**What is expected**
Here is a listing. Write it all out again exactly, but not its pictures.

%%

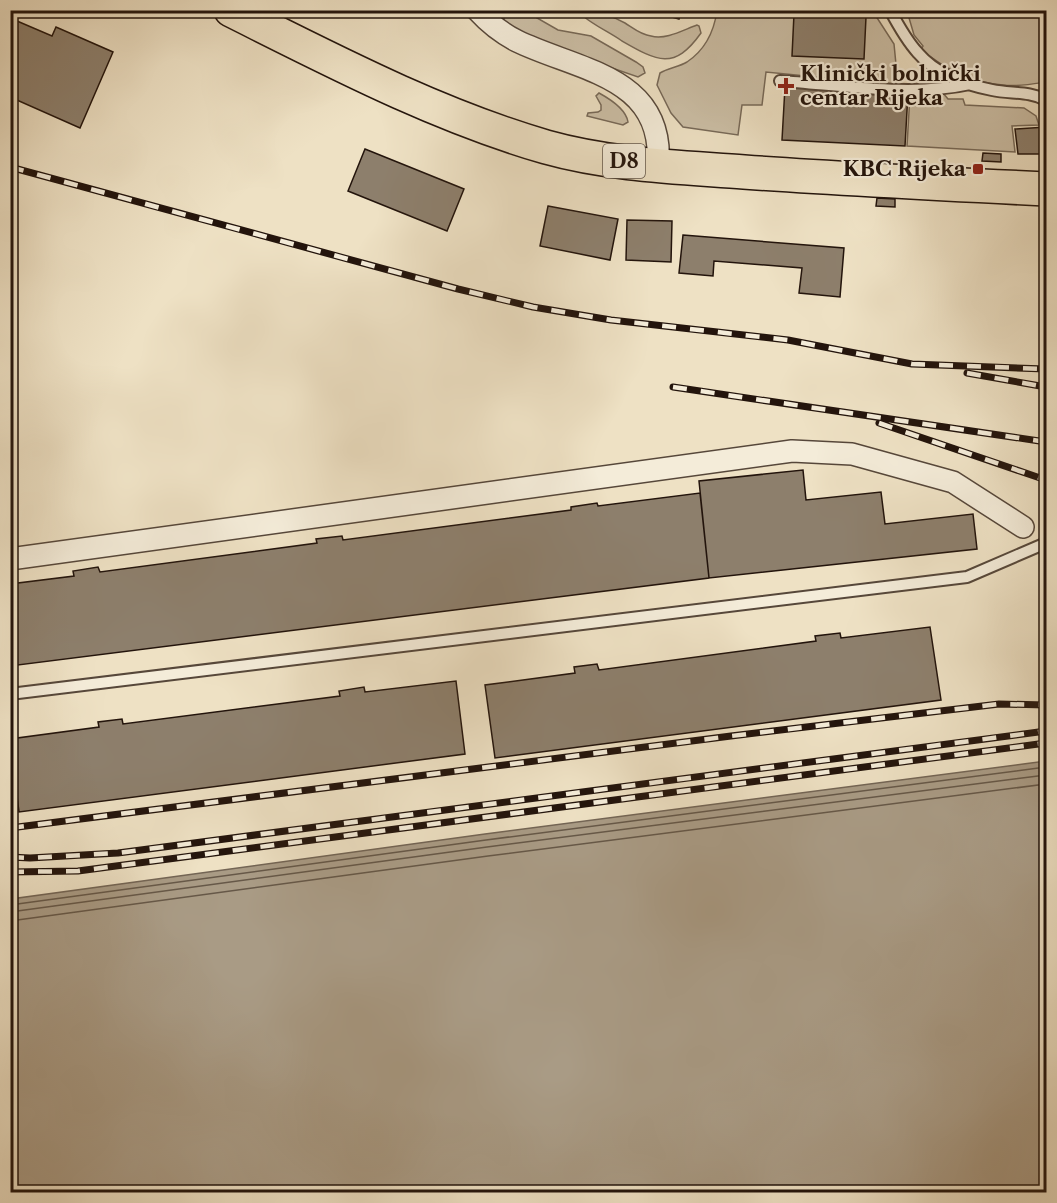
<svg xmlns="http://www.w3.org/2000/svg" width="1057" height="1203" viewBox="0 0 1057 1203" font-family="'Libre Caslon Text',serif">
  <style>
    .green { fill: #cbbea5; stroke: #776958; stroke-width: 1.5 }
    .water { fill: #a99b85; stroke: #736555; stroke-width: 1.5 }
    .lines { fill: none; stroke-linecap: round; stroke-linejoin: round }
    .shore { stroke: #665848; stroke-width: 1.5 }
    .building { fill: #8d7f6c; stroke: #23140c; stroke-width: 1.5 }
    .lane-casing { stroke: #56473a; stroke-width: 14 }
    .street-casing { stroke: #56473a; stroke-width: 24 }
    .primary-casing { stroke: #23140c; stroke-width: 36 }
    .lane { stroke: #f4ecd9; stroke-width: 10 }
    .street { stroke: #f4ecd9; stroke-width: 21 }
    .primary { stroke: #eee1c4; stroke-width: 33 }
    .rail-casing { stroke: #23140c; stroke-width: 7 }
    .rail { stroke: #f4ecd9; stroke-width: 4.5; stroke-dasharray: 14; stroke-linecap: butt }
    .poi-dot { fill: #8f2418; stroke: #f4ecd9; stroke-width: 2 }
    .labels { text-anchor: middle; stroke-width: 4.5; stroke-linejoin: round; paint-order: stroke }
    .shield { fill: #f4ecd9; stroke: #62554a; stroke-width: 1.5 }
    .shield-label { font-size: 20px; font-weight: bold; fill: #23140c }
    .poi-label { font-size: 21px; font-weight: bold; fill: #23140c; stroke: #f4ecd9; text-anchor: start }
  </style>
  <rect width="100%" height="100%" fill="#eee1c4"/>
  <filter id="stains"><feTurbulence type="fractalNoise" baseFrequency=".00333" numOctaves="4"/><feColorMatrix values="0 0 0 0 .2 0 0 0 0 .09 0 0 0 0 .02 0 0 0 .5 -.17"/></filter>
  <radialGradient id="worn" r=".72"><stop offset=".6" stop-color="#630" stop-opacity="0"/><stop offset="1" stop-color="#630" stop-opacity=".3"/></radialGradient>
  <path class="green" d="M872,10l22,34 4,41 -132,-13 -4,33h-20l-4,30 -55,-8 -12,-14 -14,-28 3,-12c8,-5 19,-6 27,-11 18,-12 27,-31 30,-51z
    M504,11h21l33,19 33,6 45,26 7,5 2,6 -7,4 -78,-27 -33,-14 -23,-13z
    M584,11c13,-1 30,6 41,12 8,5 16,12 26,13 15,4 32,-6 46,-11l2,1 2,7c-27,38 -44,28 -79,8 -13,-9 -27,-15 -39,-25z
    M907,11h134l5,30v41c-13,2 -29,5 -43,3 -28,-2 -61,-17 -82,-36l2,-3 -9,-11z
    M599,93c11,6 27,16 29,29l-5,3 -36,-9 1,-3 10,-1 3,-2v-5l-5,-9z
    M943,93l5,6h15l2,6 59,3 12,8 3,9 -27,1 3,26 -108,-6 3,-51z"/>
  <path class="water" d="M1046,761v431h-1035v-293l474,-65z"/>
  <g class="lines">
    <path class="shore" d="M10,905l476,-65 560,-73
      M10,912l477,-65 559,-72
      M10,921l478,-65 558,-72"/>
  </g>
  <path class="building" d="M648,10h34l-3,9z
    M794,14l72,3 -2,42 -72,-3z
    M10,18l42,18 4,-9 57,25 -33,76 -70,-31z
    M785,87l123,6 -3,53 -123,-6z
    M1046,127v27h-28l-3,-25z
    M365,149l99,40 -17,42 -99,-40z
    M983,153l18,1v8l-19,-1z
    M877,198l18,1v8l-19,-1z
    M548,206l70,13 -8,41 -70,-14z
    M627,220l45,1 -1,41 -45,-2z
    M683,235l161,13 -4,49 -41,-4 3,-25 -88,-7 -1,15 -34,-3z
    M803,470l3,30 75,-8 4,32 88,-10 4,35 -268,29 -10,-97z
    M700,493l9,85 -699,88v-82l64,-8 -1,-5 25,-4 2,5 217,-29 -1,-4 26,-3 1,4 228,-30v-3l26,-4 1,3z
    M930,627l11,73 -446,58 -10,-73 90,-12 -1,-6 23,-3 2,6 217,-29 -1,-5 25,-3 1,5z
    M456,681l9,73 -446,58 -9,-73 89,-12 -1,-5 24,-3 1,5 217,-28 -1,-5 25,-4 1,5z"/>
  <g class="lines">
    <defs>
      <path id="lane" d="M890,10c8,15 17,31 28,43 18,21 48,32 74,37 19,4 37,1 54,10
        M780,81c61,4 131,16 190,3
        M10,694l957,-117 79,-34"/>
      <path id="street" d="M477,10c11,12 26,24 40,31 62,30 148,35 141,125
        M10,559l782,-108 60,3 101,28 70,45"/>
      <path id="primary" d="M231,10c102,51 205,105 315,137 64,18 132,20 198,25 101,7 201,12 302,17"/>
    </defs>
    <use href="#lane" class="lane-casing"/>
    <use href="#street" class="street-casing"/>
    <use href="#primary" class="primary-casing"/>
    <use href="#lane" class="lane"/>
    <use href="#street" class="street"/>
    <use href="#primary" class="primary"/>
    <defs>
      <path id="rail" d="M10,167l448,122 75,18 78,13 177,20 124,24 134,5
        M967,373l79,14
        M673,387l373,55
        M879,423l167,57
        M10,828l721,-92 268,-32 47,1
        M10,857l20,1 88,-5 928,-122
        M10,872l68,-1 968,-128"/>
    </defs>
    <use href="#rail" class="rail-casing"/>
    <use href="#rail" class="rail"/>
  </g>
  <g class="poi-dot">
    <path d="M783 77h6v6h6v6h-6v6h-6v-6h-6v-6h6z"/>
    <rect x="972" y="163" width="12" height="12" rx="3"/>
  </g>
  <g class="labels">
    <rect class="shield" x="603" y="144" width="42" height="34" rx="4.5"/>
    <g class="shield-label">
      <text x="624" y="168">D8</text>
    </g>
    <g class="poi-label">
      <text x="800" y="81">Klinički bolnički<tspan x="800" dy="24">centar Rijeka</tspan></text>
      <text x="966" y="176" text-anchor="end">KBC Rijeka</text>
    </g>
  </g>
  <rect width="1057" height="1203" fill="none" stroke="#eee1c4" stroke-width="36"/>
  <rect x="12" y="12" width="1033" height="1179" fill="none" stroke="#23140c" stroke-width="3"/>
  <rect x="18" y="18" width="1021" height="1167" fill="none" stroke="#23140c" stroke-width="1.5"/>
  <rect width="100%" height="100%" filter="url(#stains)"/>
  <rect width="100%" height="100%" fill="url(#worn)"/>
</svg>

%%

**Exercise answer**
<svg xmlns="http://www.w3.org/2000/svg" width="1057" height="1203" viewBox="0 0 1057 1203" font-family="'Libre Caslon Text',serif">
  <style>
    .green { fill: #cbbea5; stroke: #776958; stroke-width: 1.5 }
    .water { fill: #a99b85; stroke: #736555; stroke-width: 1.5 }
    .lines { fill: none; stroke-linecap: round; stroke-linejoin: round }
    .shore { stroke: #665848; stroke-width: 1.5 }
    .building { fill: #8d7f6c; stroke: #23140c; stroke-width: 1.5 }
    .lane-casing { stroke: #56473a; stroke-width: 14 }
    .street-casing { stroke: #56473a; stroke-width: 24 }
    .primary-casing { stroke: #23140c; stroke-width: 36 }
    .lane { stroke: #f4ecd9; stroke-width: 10 }
    .street { stroke: #f4ecd9; stroke-width: 21 }
    .primary { stroke: #eee1c4; stroke-width: 33 }
    .rail-casing { stroke: #23140c; stroke-width: 7 }
    .rail { stroke: #f4ecd9; stroke-width: 4.5; stroke-dasharray: 14; stroke-linecap: butt }
    .poi-dot { fill: #8f2418; stroke: #f4ecd9; stroke-width: 2 }
    .labels { text-anchor: middle; stroke-width: 4.5; stroke-linejoin: round; paint-order: stroke }
    .shield { fill: #f4ecd9; stroke: #62554a; stroke-width: 1.5 }
    .shield-label { font-size: 20px; font-weight: bold; fill: #23140c }
    .poi-label { font-size: 21px; font-weight: bold; fill: #23140c; stroke: #f4ecd9; text-anchor: start }
  </style>
  <rect width="100%" height="100%" fill="#eee1c4"/>
  <filter id="stains"><feTurbulence type="fractalNoise" baseFrequency=".00333" numOctaves="4"/><feColorMatrix values="0 0 0 0 .2 0 0 0 0 .09 0 0 0 0 .02 0 0 0 .5 -.17"/></filter>
  <radialGradient id="worn" r=".72"><stop offset=".6" stop-color="#630" stop-opacity="0"/><stop offset="1" stop-color="#630" stop-opacity=".3"/></radialGradient>
  <path class="green" d="M872,10l22,34 4,41 -132,-13 -4,33h-20l-4,30 -55,-8 -12,-14 -14,-28 3,-12c8,-5 19,-6 27,-11 18,-12 27,-31 30,-51z
    M504,11h21l33,19 33,6 45,26 7,5 2,6 -7,4 -78,-27 -33,-14 -23,-13z
    M584,11c13,-1 30,6 41,12 8,5 16,12 26,13 15,4 32,-6 46,-11l2,1 2,7c-27,38 -44,28 -79,8 -13,-9 -27,-15 -39,-25z
    M907,11h134l5,30v41c-13,2 -29,5 -43,3 -28,-2 -61,-17 -82,-36l2,-3 -9,-11z
    M599,93c11,6 27,16 29,29l-5,3 -36,-9 1,-3 10,-1 3,-2v-5l-5,-9z
    M943,93l5,6h15l2,6 59,3 12,8 3,9 -27,1 3,26 -108,-6 3,-51z"/>
  <path class="water" d="M1046,761v431h-1035v-293l474,-65z"/>
  <g class="lines">
    <path class="shore" d="M10,905l476,-65 560,-73
      M10,912l477,-65 559,-72
      M10,921l478,-65 558,-72"/>
  </g>
  <path class="building" d="M648,10h34l-3,9z
    M794,14l72,3 -2,42 -72,-3z
    M10,18l42,18 4,-9 57,25 -33,76 -70,-31z
    M785,87l123,6 -3,53 -123,-6z
    M1046,127v27h-28l-3,-25z
    M365,149l99,40 -17,42 -99,-40z
    M983,153l18,1v8l-19,-1z
    M877,198l18,1v8l-19,-1z
    M548,206l70,13 -8,41 -70,-14z
    M627,220l45,1 -1,41 -45,-2z
    M683,235l161,13 -4,49 -41,-4 3,-25 -88,-7 -1,15 -34,-3z
    M803,470l3,30 75,-8 4,32 88,-10 4,35 -268,29 -10,-97z
    M700,493l9,85 -699,88v-82l64,-8 -1,-5 25,-4 2,5 217,-29 -1,-4 26,-3 1,4 228,-30v-3l26,-4 1,3z
    M930,627l11,73 -446,58 -10,-73 90,-12 -1,-6 23,-3 2,6 217,-29 -1,-5 25,-3 1,5z
    M456,681l9,73 -446,58 -9,-73 89,-12 -1,-5 24,-3 1,5 217,-28 -1,-5 25,-4 1,5z"/>
  <g class="lines">
    <defs>
      <path id="lane" d="M890,10c8,15 17,31 28,43 18,21 48,32 74,37 19,4 37,1 54,10
        M780,81c61,4 131,16 190,3
        M10,694l957,-117 79,-34"/>
      <path id="street" d="M477,10c11,12 26,24 40,31 62,30 148,35 141,125
        M10,559l782,-108 60,3 101,28 70,45"/>
      <path id="primary" d="M231,10c102,51 205,105 315,137 64,18 132,20 198,25 101,7 201,12 302,17"/>
    </defs>
    <use href="#lane" class="lane-casing"/>
    <use href="#street" class="street-casing"/>
    <use href="#primary" class="primary-casing"/>
    <use href="#lane" class="lane"/>
    <use href="#street" class="street"/>
    <use href="#primary" class="primary"/>
    <defs>
      <path id="rail" d="M10,167l448,122 75,18 78,13 177,20 124,24 134,5
        M967,373l79,14
        M673,387l373,55
        M879,423l167,57
        M10,828l721,-92 268,-32 47,1
        M10,857l20,1 88,-5 928,-122
        M10,872l68,-1 968,-128"/>
    </defs>
    <use href="#rail" class="rail-casing"/>
    <use href="#rail" class="rail"/>
  </g>
  <g class="poi-dot">
    <path d="M783 77h6v6h6v6h-6v6h-6v-6h-6v-6h6z"/>
    <rect x="972" y="163" width="12" height="12" rx="3"/>
  </g>
  <g class="labels">
    <rect class="shield" x="603" y="144" width="42" height="34" rx="4.5"/>
    <g class="shield-label">
      <text x="624" y="168">D8</text>
    </g>
    <g class="poi-label">
      <text x="800" y="81">Klinički bolnički<tspan x="800" dy="24">centar Rijeka</tspan></text>
      <text x="966" y="176" text-anchor="end">KBC Rijeka</text>
    </g>
  </g>
  <rect width="1057" height="1203" fill="none" stroke="#eee1c4" stroke-width="36"/>
  <rect x="12" y="12" width="1033" height="1179" fill="none" stroke="#23140c" stroke-width="3"/>
  <rect x="18" y="18" width="1021" height="1167" fill="none" stroke="#23140c" stroke-width="1.5"/>
  <rect width="100%" height="100%" filter="url(#stains)"/>
  <rect width="100%" height="100%" fill="url(#worn)"/>
</svg>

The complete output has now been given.